When Mr Sedeeq, who is in the final year of his doctorate, alerted the University of Sheffield about his detention at Morton Hall immigration centre, he was withdrawn from his PhD studies, despite having paid his tuition fees for this academic year.
This sparked widespread outrage, including a petition and an open letter signed by over 300 academics. Sanaz Raji, one of the letter’s signatories (who has herself battled with her university in the past), is quoted by The Independent remarking:
‘The University of Sheffield cannot claim that they had no knowledge that Ahmed was an asylum seeker. They along with the Student Advice Centre at Sheffield Students’ Union knew that Ahmed had applied for asylum in 2014, yet he received little to no support for his dire situation. Yet, as a self-funded PhD student, Ahmed paid the University of Sheffield £57,000 in tuition fees.
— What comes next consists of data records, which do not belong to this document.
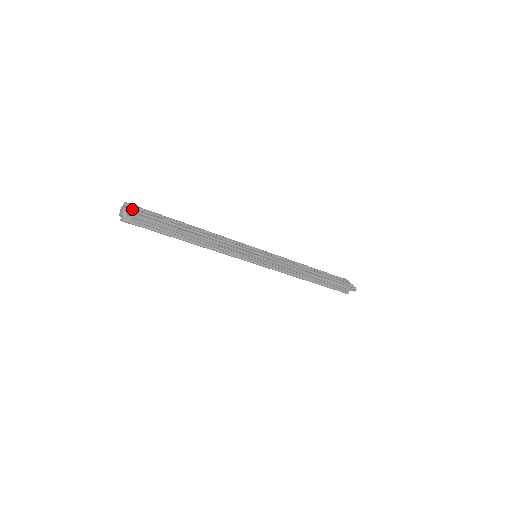
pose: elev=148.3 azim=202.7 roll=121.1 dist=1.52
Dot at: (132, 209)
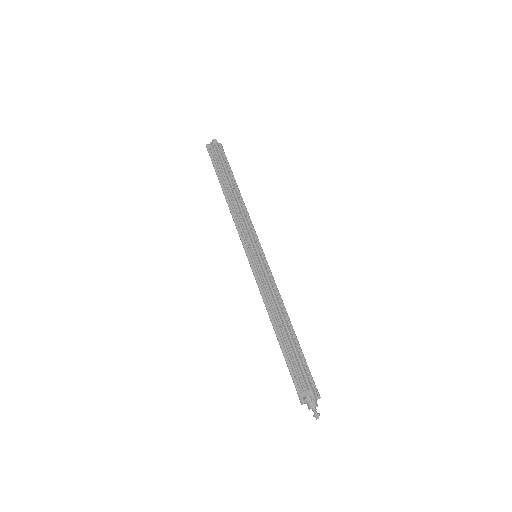
Dot at: (216, 142)
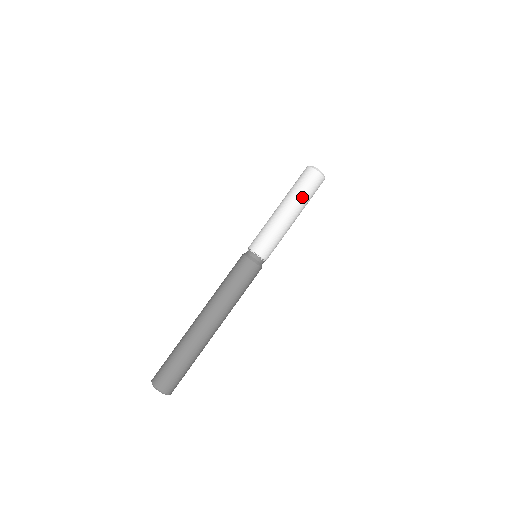
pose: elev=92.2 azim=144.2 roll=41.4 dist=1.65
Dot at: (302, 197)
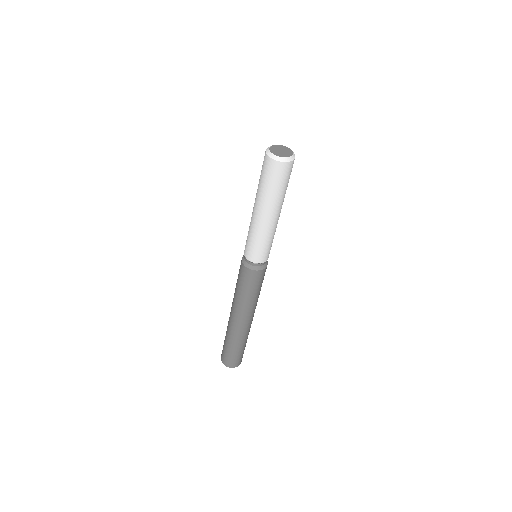
Dot at: (268, 195)
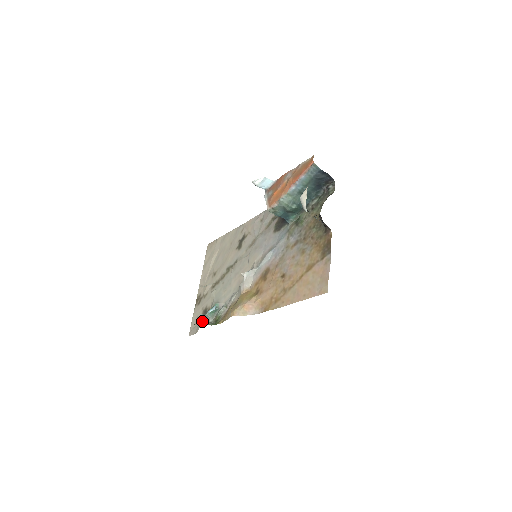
The university cannot market itself as a “global university” or even a “sanctuary university” for refugees when it charges outrageously high tuition fees for non-EU international students while colluding with the Home Office by subjecting them to the brutalities of the hostile environment policy’.
Mr Sedeeq said he felt ‘surrounded by uncertainty’ and daunted by the prospect of being detained at any time.
‘The amount of uncertainty that’s surrounding me, and the fact that even when they released me the Home Office told me I’m still subject to detention and deportation at any time, is daunting. It’s really awful knowing that. It’s paralysing my brain to get back into anything. Since I was detained I haven’t even looked at my thesis’.